(Chart analysis data)
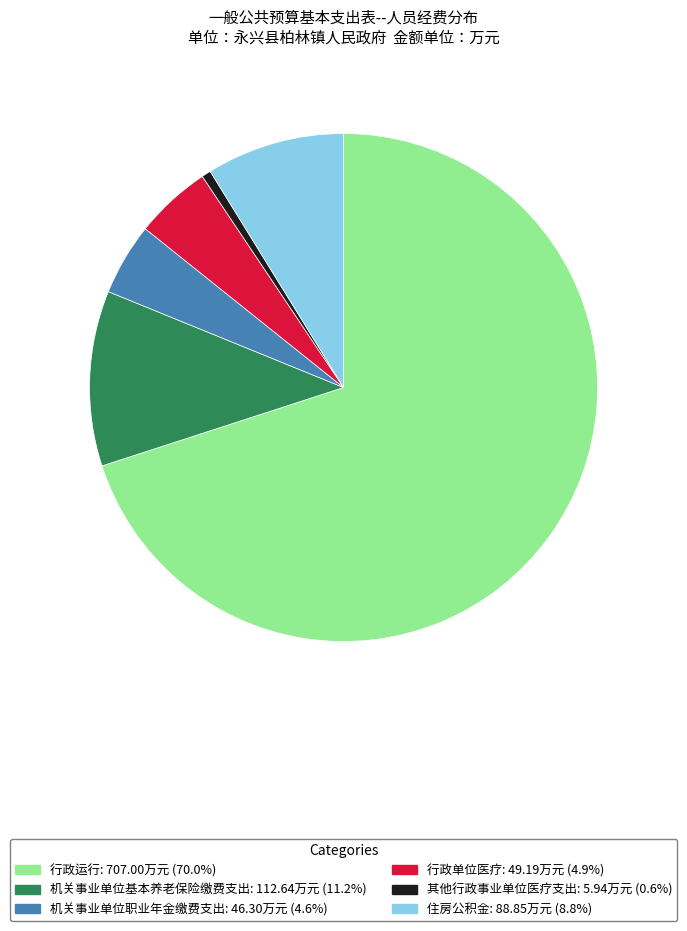

Which slice is the smallest?

其他行政事业单位医疗支出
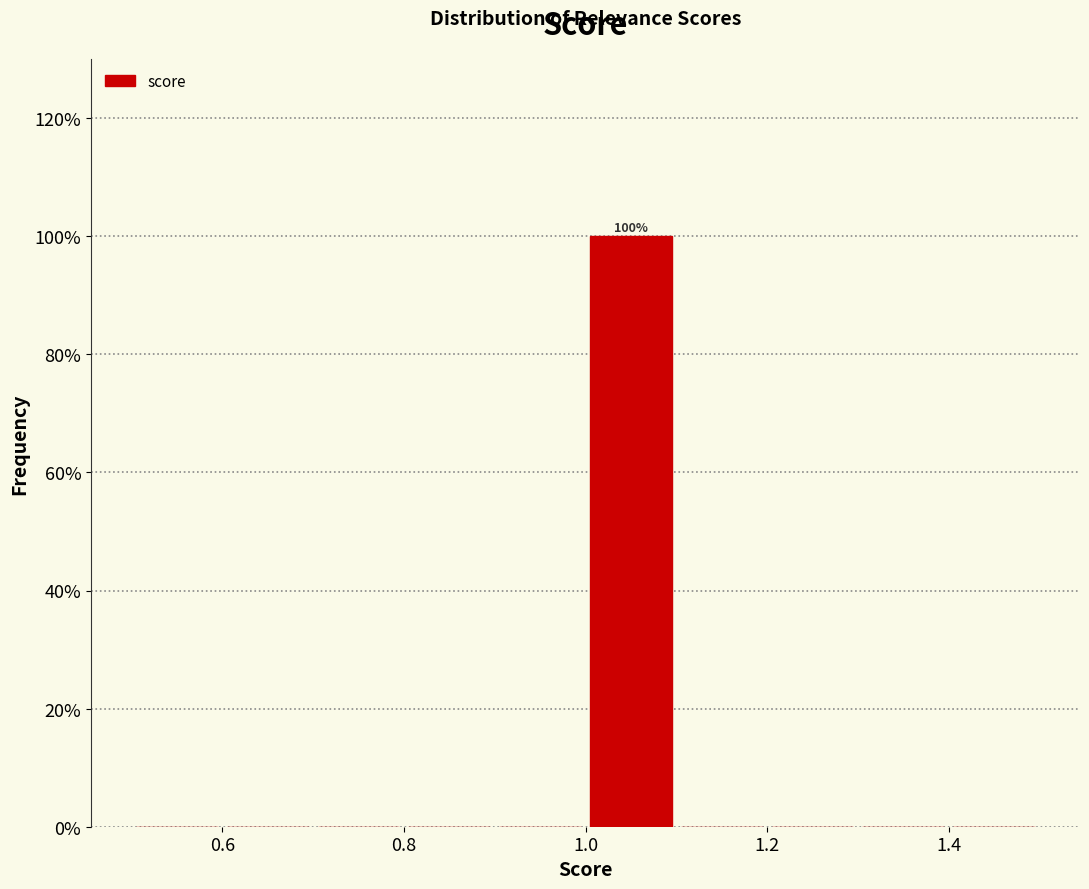

Over which range of the x-axis is the bar tallest?

1.0 to 1.1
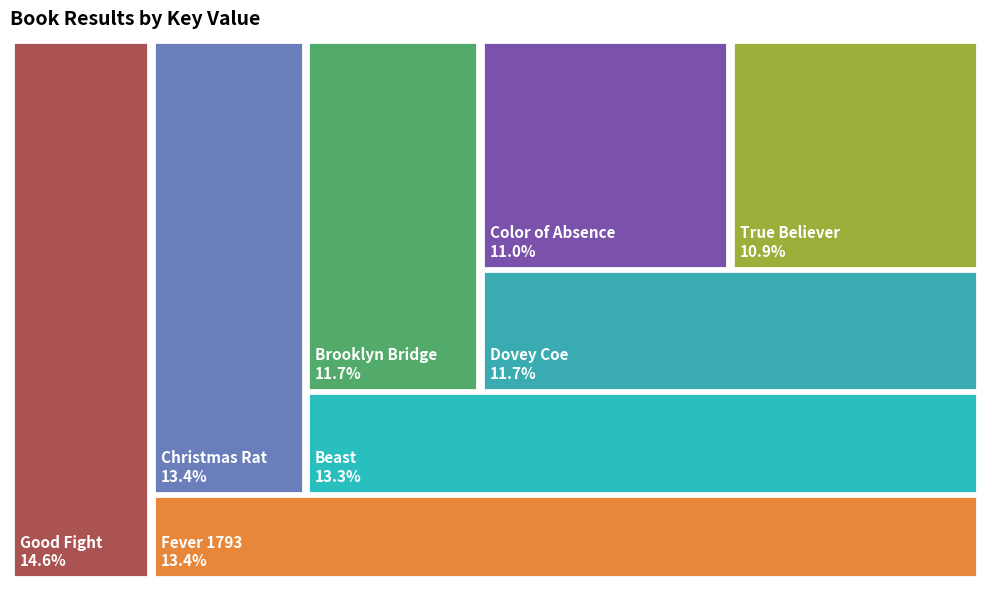

What is the largest slice in the pie chart?

Good Fight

* _Work to be completed_:
Pull the text of every row above into your answer, copying each line unchanged, and leave the pictures out.

* _Answer section_:
Which slice is the smallest?

其他行政事业单位医疗支出

Over which range of the x-axis is the bar tallest?

1.0 to 1.1

What is the largest slice in the pie chart?

Good Fight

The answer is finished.